Wednesday, July 6, 2016

Shrimp Saganaki with Feta & Dill

Ingredients:
  • 1 1/2 tsp/ extra-virgin olive oil
  • 1 large onion, chopped
  • 1/2 cup dry white wine
  • 3 large garlic cloves, minced
  • 1 (14 1/2 oz.) can fire-roasted diced tomatoes
  • 1/4 tsp. crushed red pepper flakes
  • 1 lb. large shrimp, peeled & deveined
  • 1/4 cup crumbled reduced-fat feta cheese
  • 1/4 cup chopped fresh dill
  • 2 cups cooked brown rice
Makes 4 Servings (1 cup shrimp & sauce 1/2 cup rice)
  1. Heat oil in a large skillet over medium-high heat. Add onion; cook, stirring frequently, until golden, about 5 minutes.
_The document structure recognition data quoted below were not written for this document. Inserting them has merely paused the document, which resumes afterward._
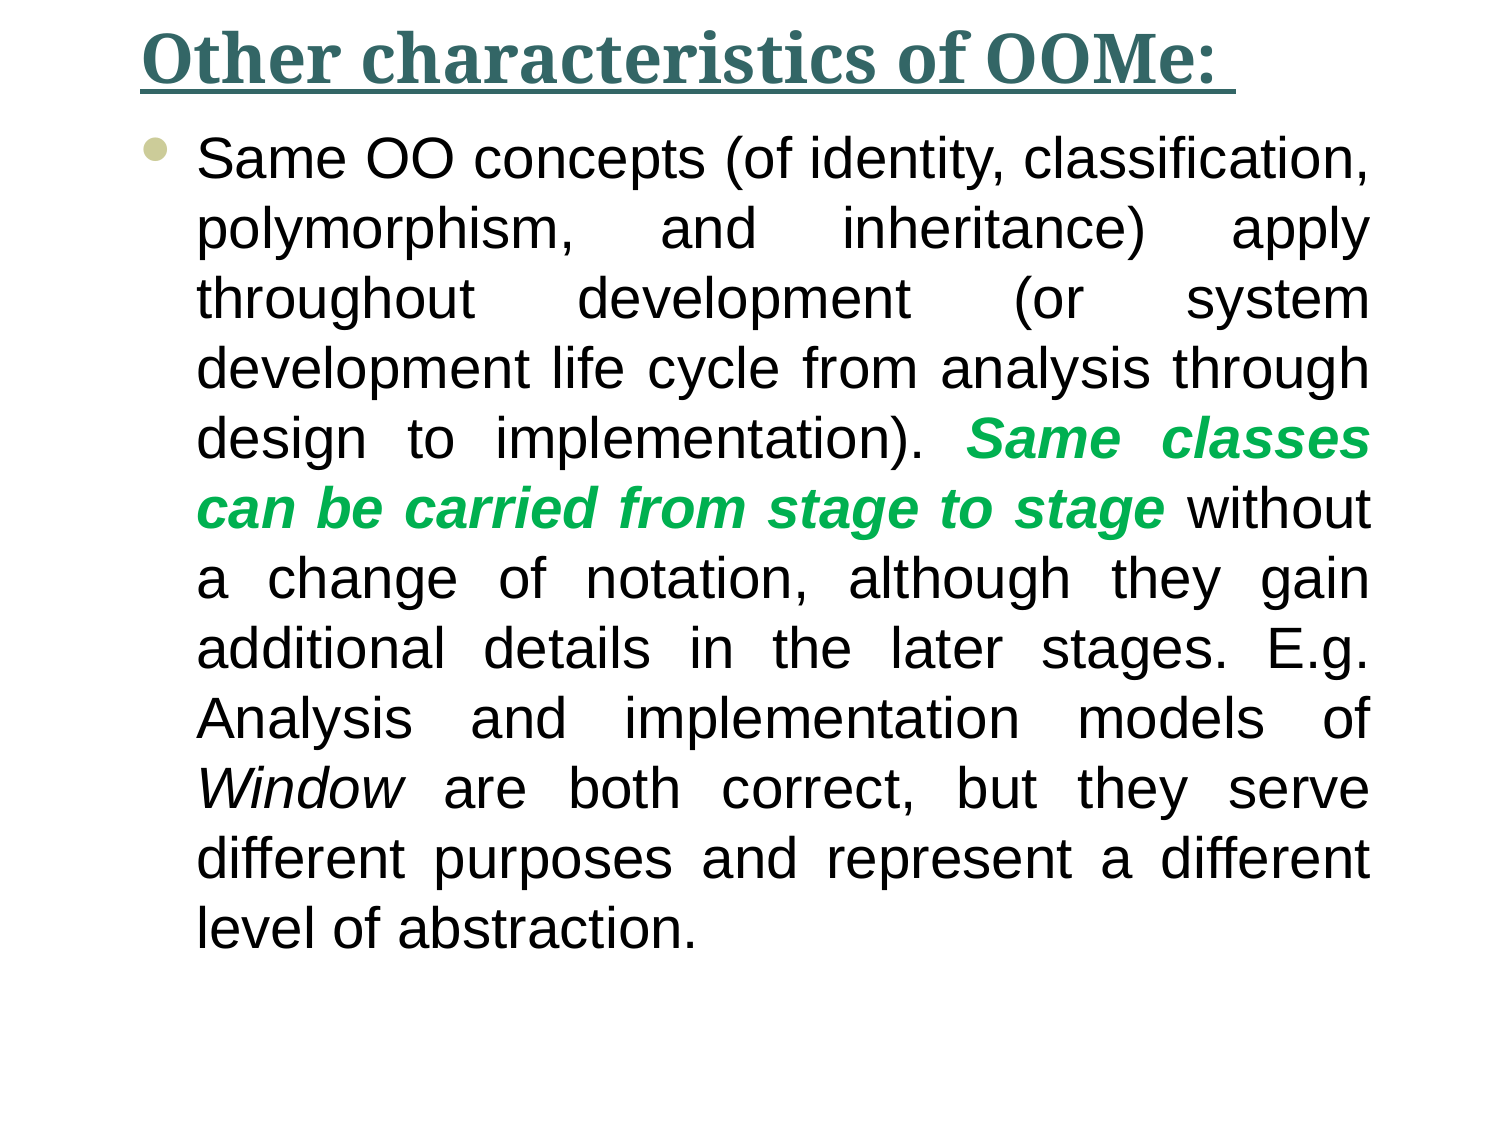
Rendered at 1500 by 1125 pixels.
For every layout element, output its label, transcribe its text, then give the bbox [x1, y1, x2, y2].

title Other characteristics of OOMe: [125, 0, 1388, 112]
list Same OO concepts (of identity, classification, polymorphism, and inheritance) apply throughout development (or system development life cycle from analysis through design to implementation). Same classes can be carried from stage to stage without a change of notation, although they gain additional details in the later stages. E.g. Analysis and implementation models of Window are both correct, but they serve different purposes and represent a different level of abstraction. [125, 112, 1388, 1125]
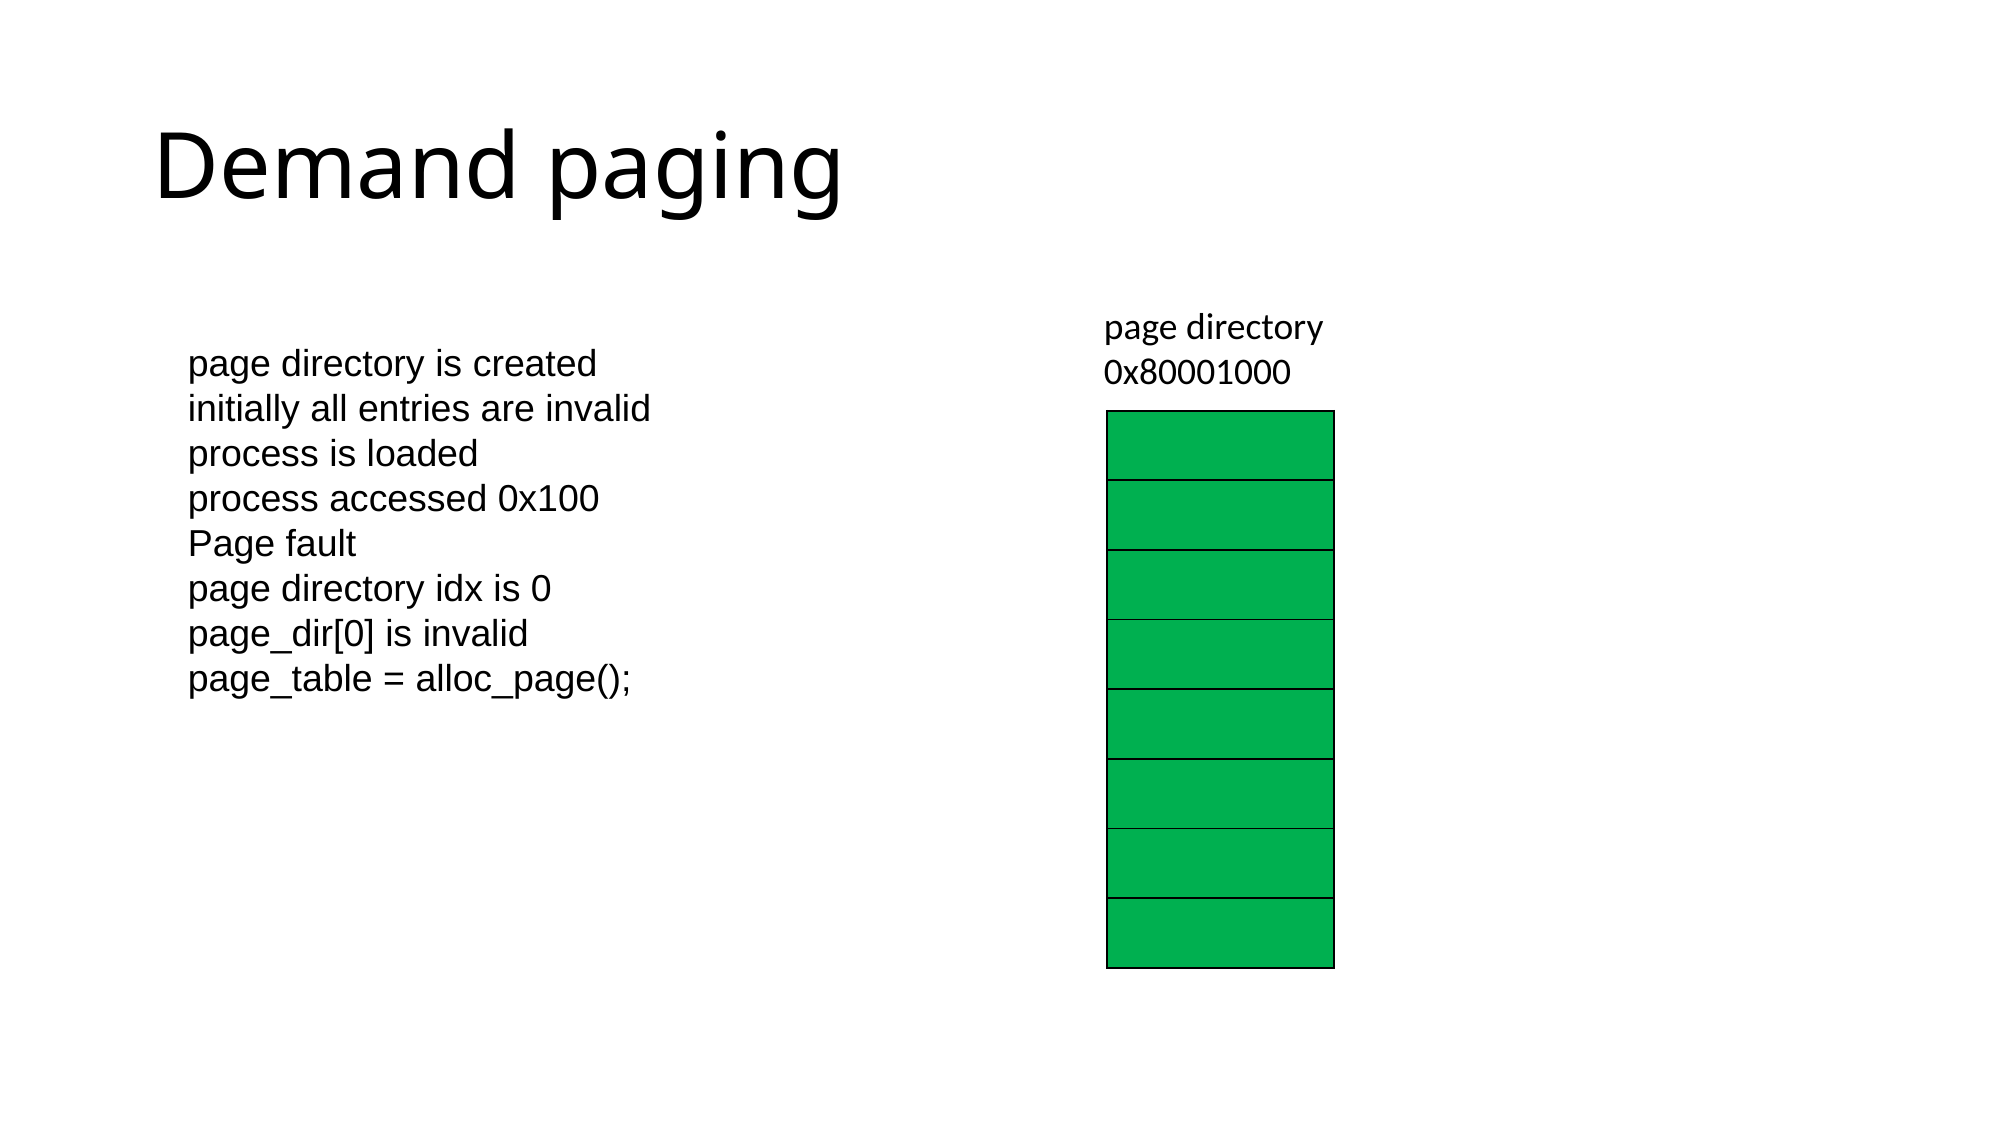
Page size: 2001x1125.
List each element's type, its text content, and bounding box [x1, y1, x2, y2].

text_box page directory is created initially all entries are invalid process is loaded process accessed 0x100 Page fault page directory idx is 0 page_dir[0] is invalid page_table = alloc_page(); [173, 332, 715, 752]
table_cell [1108, 829, 1333, 897]
table_cell [1108, 620, 1333, 688]
table_cell [1108, 481, 1333, 549]
table_header [1108, 412, 1333, 479]
text_box page directory 0x80001000 [1089, 294, 1438, 400]
table_cell [1108, 899, 1333, 967]
title Demand paging [137, 59, 1863, 278]
table_cell [1108, 690, 1333, 758]
table_cell [1108, 551, 1333, 619]
table_cell [1108, 760, 1333, 828]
Stir in wine and garlic and simmer 1 minute. Add tomatoes and pepper flakes; bring to a boil. Reduce heat and simmer, uncovered, 3 minutes.
  2. Add shrimp and simmer over medium-low heat, stirring often, until shrimp are just opaque in center, about 4 minutes. Remove from heat. Stir in feta and dill and let stand until feta softens slightly, about 1 minute. Spoon 1/2 cup brown rice onto each of 4 plates; top rice evenly with shrimp and sauce.
WW POINTS VALUE: 8 pts.
 
Note: This recipe appears in the WW Tastier than Takeout Cookbook. This is a different take on Mediterranean cuisine. Who knew that shrimp and brown rice would go well together with tomatoes and feta cheese? Serve this meal any night of the week and people will be satisfied and it will take you back to your favorite Greek island overlooking the Mediterranean Sea at sunset. Almost any white wine will do when cooking this dish. I also recommend using freshly diced tomatoes for an authentic Mediterranean flare.